What the task asks: Of the lines below, reproduce exactly those from the line containing "index mcp: (142, 123)" to the end, including both the first and the last.

-- -- --

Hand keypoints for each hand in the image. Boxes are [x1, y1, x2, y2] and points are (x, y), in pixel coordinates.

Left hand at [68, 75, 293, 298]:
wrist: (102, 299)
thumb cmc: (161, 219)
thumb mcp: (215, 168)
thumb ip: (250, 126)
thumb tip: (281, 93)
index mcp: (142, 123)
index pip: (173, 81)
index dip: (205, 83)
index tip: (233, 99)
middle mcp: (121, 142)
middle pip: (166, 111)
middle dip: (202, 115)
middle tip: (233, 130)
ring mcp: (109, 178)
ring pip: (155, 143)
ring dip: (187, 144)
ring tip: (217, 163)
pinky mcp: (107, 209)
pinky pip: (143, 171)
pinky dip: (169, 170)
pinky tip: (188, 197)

-- -- --

Exercise response:
index mcp: (142, 123)
index pip: (173, 81)
index dip: (205, 83)
index tip: (233, 99)
middle mcp: (121, 142)
middle pip: (166, 111)
middle dip: (202, 115)
middle tip: (233, 130)
ring mcp: (109, 178)
ring pip: (155, 143)
ring dip: (187, 144)
ring tip: (217, 163)
pinky mcp: (107, 209)
pinky pip: (143, 171)
pinky dip: (169, 170)
pinky tip: (188, 197)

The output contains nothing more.